Es war keine MassenpanikPodcast-Kritik: Trauma Loveparade – 10 Jahre nach der Katastrophe

trauma loveparade

Wir sind zwar im Urlaubsmodus, nichtsdestoweniger möchten wir euch diesen Siebenteiler ans Herz legen. Er rollt auf, wie es bei der Loveparade 2010 zur Katastrophe kommen konnte – und warum diese für die Hinterbliebenen und viele damalige Teilnehmer*innen nicht vorbei ist.

Die Loveparade in Duisburg sollte so etwas werden wie das Flagship-Kulturevent der „Ruhrstadt“ im Jahr 2010: Das benachbarte Essen war in jenem Jahr europäische Kulturhauptstadt, mit vielen Veranstaltungen von unzähligen Konzerten über eine große Rad-, Spazier- und Picknicktour über die A40 bis zu Oper, Theater und vielem mehr. Schon 2007 war die von 1989 bis 2006 Berlin ausgetragene Parade in die Region gewechselt: Essen 2007, Dortmund 2008. Bochum 2009 war abgesagt worden – mangels hinreichendem Platz und Sicherheitskonzept. Ein Jahr später dann eine neue Stadt, ein neues Konzept: Statt einer Parade, die irgendwo anfängt und woanders aufhört, sollten die Trucks auf einem Gelände in der Nähe des Duisburger Hauptbahnhofs im Kreis fahren. Abschlusskundgebung da, wo auch die Motoren und Soundsysteme angeworfen wurden. Was dazu führte, dass der Zu- und Ablauf der Gäste die ganze Zeit an Ort und Stelle stattfand. Das Gelände selbst war eigentlich groß genug, wer mal mit dem Zug vorbei gefahren ist, wird es bestätigen können. Die neuralgischen Punkte waren die Zugänge. Was dann geschah, ist bekannt oder dann auch nicht: Zu einer Massenpanik soll es im Bereich des Zugangs durch einen Tunnel mit angrenzender Rampe gekommen sein, und das in einer Menge bereits alkoholisierter oder anderweitig betäubter Raver.

> _Gezeigte Einträge_:

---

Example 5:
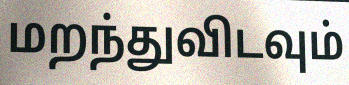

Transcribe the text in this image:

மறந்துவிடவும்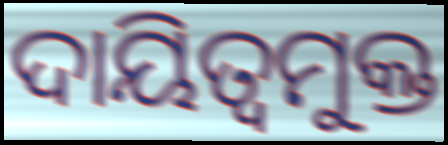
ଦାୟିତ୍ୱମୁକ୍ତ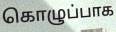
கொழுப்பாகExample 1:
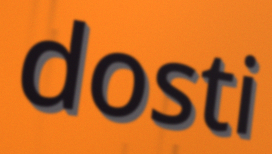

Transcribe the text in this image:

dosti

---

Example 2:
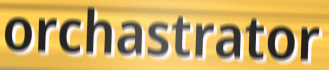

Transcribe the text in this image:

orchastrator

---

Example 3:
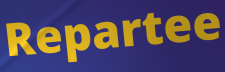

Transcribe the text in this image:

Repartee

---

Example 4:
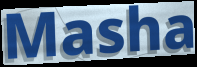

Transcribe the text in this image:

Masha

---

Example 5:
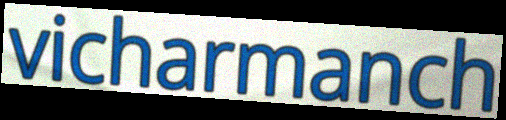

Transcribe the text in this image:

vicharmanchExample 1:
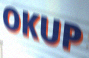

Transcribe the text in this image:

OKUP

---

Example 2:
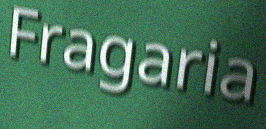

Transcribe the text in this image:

--

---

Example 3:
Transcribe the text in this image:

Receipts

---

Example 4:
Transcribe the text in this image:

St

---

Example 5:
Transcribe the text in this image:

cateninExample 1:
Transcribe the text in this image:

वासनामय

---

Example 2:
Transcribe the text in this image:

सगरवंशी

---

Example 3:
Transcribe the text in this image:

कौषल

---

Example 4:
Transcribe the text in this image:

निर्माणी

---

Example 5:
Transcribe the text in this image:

> _Gestellte Aufgabe 1_:
Kopiere aus dem Textauszug zur Loveparade wortgetreu den Abschnitt, der bei „Wir sind zwar“ beginnt, und höre nach „nicht vorbei ist.“ auf.
> _Gestellte Aufgabe 2_:
Aus welchem Grund wurde die Parade in Bochum 2009 laut dem Textauszug zur Loveparade abgesagt?
> _Gestellte Aufgabe 3_:
Fasse den Absatz des Textauszugs zur Loveparade, der mit „Die Loveparade in Duisburg sollte“ beginnt, als kurze Stichpunktliste zusammen und behalte dabei die wesentlichen Fakten bei.
Die Einträge spielen hierfür keine Rolle.

> _Vollständige Antwort 1_:
Wir sind zwar im Urlaubsmodus, nichtsdestoweniger möchten wir euch diesen Siebenteiler ans Herz legen. Er rollt auf, wie es bei der Loveparade 2010 zur Katastrophe kommen konnte – und warum diese für die Hinterbliebenen und viele damalige Teilnehmer*innen nicht vorbei ist.

> _Vollständige Antwort 2_:
Mangels hinreichendem Platz und Sicherheitskonzept.

> _Vollständige Antwort 3_:
- Die Loveparade in Duisburg sollte 2010 das zentrale Kulturevent der „Ruhrstadt“ werden. Das benachbarte Essen war in diesem Jahr europäische Kulturhauptstadt und bot zahlreiche Veranstaltungen.
- Von 1989 bis 2006 fand die Parade in Berlin statt, 2007 in Essen und 2008 in Dortmund.
- Bochum 2009 wurde mangels ausreichendem Platz und Sicherheitskonzept abgesagt.
- In Duisburg galt ein neues Konzept: Die Trucks fuhren auf einem Gelände nahe dem Hauptbahnhof im Kreis, und die Abschlusskundgebung fand am Startpunkt statt.
- Deshalb verlief der Zu- und Abstrom der Gäste die ganze Zeit am selben Ort.
- Das Gelände selbst war groß genug, die Zugänge waren jedoch die neuralgischen Punkte.
- Im Bereich eines Tunnels mit angrenzender Rampe soll es in einer Menge bereits alkoholisierter oder anderweitig betäubter Raver zu einer Massenpanik gekommen sein.